(Direction 1)
According to the forum thread, in which Chinese city did scores of Russians settle during World War 2?
(Direction 2)
Return, word for word, the part of the forum thread that opens with the words containing "It sounds odd, huh?" and closes with "my personal views.".

# "Chinese" = 普通话?



## dojibear

如果这是错误的论坛，对不起。

In the WR forums, each person lists their "native language". Recently I've noticed that many people list their native language as "Chinese". I'm not sure what that means. 

Does it mean "I speak one of the languages spoken in China"? 
Does it mean "汉语 is my native language"? 
Does it mean "I speak 普通话 and my native language"?


----------



## SimonTsai

I personally would take it as Mandarin Chinese.

Let's wait for people in the mainland, though.


----------



## henter

dojibear said:


> 如果这是错误的论坛，对不起。
> 
> In the WR forums, each person lists their "native language". Recently I've noticed that many people list their native language as "Chinese". I'm not sure what that means.
> 
> Does it mean "I speak one of the languages spoken in China"?
> Does it mean "汉语 is my native language"?
> Does it mean "I speak 普通话 and my native language"?


  From my perspective, it has the same meaning. Yet I wouldn't be surprised to find some folk taking exception to this view, arguing that Chinese is by no means mandarin because you also have  lots of Chinese citizens speaking dialects that don't even sound like Chinese or mandarin

  It sounds odd, huh? You know China also has minorities; it even has some white immigrants whose ancestors moved to China from  Old Russia. Scores of Russians also settled down in a Chinese city called Harbin during the World War 2, thereby creating a Russian-speaking community in Harbin. Their offspring still can be found in Harbin. Besides, other minorities living in cities adjacent to Korea, Vietnam, and Thailand  have their own dialects that bear resemblance to such foreign nations' languages, particularly Korean.  It's just like American and British English: the only difference between American and  British English is Brits have their own slang terms; American black English is also different in terms of usage. Well, just my personal views.

(Rows)
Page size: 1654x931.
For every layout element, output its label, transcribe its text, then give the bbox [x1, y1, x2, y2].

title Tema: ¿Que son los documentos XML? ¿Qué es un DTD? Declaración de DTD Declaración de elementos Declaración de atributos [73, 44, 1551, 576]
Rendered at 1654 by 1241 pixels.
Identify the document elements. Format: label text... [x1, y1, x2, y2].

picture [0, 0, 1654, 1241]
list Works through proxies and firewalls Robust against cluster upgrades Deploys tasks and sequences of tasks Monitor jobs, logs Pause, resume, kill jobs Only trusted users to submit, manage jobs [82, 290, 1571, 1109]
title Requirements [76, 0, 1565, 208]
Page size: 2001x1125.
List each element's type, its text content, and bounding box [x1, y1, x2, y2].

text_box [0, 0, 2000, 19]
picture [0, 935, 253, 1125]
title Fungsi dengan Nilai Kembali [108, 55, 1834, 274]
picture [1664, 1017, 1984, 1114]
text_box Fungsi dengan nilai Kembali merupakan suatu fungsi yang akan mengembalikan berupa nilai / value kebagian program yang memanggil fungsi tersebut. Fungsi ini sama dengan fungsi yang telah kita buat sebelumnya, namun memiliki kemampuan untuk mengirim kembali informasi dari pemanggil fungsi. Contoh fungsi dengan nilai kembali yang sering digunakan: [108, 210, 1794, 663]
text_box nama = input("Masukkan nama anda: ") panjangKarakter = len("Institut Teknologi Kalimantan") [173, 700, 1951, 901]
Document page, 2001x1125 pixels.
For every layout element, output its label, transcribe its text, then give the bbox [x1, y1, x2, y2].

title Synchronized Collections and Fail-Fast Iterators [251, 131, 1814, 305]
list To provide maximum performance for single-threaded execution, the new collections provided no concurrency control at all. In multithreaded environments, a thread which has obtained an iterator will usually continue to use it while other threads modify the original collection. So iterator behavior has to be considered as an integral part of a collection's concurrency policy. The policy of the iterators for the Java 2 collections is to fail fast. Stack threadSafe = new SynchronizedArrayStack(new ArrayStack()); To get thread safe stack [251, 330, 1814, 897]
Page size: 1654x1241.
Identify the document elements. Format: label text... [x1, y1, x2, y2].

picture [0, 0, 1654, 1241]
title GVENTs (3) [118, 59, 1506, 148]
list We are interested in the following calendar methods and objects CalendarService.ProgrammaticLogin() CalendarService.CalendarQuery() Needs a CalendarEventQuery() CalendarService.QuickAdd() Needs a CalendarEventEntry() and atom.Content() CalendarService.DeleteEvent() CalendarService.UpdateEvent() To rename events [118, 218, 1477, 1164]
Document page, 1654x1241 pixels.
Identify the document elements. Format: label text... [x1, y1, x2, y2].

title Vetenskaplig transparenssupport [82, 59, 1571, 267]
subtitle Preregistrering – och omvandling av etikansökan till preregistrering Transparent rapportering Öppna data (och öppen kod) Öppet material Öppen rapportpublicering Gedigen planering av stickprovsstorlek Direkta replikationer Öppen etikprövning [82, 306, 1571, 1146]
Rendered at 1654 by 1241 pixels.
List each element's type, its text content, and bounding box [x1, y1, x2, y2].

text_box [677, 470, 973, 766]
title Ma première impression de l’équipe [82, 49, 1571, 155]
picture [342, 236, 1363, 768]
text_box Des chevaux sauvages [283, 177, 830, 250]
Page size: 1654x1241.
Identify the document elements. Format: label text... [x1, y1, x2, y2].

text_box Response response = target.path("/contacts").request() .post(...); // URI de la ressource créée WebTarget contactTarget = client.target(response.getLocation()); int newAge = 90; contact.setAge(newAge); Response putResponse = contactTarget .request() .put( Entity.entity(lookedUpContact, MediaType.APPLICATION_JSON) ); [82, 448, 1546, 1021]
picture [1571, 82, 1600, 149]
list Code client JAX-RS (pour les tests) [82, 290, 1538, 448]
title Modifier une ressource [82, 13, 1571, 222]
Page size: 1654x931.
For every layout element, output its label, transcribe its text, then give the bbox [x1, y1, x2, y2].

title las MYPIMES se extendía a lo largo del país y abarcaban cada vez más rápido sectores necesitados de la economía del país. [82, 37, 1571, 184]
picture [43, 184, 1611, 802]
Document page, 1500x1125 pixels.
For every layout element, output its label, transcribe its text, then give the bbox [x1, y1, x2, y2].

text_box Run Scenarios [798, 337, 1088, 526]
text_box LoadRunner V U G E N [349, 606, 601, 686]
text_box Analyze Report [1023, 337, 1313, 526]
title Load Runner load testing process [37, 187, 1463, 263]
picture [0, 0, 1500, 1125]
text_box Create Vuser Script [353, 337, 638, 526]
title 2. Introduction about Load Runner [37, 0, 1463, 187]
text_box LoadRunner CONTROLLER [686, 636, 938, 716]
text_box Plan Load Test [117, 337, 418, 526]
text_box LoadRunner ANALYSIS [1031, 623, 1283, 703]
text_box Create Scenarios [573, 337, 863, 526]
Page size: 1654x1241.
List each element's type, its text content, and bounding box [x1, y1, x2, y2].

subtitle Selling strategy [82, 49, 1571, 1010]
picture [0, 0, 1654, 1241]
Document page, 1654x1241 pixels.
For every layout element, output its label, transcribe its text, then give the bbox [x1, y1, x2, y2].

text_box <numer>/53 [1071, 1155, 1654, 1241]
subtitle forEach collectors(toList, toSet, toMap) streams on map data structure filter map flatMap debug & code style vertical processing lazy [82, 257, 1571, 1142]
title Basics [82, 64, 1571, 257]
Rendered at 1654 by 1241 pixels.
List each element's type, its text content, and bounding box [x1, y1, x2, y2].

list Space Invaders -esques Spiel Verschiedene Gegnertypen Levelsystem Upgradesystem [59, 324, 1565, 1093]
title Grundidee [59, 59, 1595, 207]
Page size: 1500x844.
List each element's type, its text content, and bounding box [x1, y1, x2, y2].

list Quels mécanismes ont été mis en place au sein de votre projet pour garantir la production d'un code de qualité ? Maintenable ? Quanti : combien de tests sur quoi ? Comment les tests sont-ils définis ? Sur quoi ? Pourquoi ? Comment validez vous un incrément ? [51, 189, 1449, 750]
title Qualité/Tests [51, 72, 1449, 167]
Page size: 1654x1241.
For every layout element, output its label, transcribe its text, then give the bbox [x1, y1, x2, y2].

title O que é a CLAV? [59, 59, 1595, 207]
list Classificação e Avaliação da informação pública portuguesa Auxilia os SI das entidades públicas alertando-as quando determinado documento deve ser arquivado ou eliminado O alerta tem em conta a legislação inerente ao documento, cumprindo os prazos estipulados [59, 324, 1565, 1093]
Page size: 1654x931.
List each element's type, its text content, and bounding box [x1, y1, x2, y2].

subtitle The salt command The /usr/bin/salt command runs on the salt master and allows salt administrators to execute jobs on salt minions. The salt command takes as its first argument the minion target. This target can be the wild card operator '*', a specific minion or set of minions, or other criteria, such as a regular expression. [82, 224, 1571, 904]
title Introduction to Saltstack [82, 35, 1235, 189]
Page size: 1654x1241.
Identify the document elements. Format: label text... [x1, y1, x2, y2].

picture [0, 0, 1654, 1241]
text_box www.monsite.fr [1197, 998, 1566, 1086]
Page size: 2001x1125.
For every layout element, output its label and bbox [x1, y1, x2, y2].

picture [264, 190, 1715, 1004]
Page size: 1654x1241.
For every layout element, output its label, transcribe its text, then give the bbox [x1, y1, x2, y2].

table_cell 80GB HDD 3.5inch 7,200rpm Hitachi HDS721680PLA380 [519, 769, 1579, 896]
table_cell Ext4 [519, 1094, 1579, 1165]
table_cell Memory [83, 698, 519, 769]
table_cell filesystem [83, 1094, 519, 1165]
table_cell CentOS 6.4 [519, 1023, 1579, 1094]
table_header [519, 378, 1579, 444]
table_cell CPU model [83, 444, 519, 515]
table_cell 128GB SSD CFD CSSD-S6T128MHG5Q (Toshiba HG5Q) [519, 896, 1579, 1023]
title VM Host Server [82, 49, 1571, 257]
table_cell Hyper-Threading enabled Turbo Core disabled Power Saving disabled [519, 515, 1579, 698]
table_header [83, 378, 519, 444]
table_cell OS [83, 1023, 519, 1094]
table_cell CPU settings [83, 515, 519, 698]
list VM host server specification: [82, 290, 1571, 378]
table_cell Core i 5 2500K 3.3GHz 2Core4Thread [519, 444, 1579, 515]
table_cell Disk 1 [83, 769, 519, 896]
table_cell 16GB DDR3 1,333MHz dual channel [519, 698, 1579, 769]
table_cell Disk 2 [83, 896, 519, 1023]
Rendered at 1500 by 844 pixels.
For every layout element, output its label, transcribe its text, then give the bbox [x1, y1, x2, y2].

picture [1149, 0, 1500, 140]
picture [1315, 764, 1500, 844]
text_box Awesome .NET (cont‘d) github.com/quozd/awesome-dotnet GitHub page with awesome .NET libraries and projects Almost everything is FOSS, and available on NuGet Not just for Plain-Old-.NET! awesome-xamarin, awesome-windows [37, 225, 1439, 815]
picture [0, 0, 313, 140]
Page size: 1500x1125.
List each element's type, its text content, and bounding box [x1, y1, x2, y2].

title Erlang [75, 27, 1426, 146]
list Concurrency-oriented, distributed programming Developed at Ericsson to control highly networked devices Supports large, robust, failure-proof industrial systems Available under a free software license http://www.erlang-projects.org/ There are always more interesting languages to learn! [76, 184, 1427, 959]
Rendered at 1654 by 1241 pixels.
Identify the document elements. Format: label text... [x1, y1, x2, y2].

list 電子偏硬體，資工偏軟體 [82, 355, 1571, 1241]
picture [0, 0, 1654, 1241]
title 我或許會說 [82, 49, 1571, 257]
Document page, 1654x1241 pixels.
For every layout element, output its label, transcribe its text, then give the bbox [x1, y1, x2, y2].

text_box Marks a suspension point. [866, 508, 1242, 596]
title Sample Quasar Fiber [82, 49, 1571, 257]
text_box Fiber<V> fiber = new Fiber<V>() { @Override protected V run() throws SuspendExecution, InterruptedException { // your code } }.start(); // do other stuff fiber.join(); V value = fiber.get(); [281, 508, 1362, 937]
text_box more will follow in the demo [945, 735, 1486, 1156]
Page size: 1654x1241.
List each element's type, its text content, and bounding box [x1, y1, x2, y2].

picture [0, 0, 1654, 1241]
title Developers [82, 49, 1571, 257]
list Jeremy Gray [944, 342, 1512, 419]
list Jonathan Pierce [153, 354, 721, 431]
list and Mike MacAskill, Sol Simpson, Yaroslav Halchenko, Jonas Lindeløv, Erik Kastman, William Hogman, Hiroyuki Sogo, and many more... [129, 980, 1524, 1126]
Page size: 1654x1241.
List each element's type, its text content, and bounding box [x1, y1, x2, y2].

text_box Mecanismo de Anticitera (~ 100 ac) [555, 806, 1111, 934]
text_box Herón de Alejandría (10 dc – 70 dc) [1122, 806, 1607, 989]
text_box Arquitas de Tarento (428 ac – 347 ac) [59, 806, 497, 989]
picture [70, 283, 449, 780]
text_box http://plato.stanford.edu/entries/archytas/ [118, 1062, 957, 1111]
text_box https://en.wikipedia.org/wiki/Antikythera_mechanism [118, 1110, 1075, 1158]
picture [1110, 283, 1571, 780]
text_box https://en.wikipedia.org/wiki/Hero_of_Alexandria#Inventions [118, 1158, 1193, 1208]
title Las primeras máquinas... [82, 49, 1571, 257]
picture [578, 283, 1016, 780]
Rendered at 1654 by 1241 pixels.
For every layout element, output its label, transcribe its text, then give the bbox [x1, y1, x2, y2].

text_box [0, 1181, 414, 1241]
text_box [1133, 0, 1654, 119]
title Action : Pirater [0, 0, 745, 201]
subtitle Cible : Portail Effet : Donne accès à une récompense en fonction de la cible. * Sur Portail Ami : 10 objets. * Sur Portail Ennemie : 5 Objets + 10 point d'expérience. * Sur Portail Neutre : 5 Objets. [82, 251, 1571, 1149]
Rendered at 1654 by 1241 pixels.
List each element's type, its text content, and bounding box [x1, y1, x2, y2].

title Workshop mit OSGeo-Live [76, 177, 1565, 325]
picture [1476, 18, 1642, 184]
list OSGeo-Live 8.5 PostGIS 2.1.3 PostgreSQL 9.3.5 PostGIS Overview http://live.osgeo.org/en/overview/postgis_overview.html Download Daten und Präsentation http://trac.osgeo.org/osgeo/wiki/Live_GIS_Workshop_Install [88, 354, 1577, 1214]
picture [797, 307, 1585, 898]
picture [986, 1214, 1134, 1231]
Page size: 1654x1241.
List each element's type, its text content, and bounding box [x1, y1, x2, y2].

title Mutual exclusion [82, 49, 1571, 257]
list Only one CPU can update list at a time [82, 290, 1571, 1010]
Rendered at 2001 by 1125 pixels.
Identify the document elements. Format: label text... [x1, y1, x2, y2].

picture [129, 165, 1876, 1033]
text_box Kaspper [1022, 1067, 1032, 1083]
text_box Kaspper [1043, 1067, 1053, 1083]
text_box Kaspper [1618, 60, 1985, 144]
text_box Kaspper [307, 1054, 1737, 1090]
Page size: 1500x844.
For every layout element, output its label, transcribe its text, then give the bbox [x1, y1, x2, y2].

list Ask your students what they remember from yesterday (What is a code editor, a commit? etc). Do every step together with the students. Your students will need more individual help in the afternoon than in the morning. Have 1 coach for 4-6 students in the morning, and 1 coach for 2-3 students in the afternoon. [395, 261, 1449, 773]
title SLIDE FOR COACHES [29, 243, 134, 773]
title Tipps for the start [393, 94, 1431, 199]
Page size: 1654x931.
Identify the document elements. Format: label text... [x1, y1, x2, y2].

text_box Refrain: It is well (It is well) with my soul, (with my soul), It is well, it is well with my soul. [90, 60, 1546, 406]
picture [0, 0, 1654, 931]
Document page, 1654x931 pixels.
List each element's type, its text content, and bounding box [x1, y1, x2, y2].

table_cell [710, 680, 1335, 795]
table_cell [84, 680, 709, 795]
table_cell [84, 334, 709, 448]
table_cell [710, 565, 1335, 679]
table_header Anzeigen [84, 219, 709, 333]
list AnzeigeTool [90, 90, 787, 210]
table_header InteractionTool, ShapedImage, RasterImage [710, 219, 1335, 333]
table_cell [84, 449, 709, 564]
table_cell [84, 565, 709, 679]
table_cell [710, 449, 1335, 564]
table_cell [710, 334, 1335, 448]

(Worked answer 1)
Harbin

(Worked answer 2)
It sounds odd, huh? You know China also has minorities; it even has some white immigrants whose ancestors moved to China from  Old Russia. Scores of Russians also settled down in a Chinese city called Harbin during the World War 2, thereby creating a Russian-speaking community in Harbin. Their offspring still can be found in Harbin. Besides, other minorities living in cities adjacent to Korea, Vietnam, and Thailand  have their own dialects that bear resemblance to such foreign nations' languages, particularly Korean.  It's just like American and British English: the only difference between American and  British English is Brits have their own slang terms; American black English is also different in terms of usage. Well, just my personal views.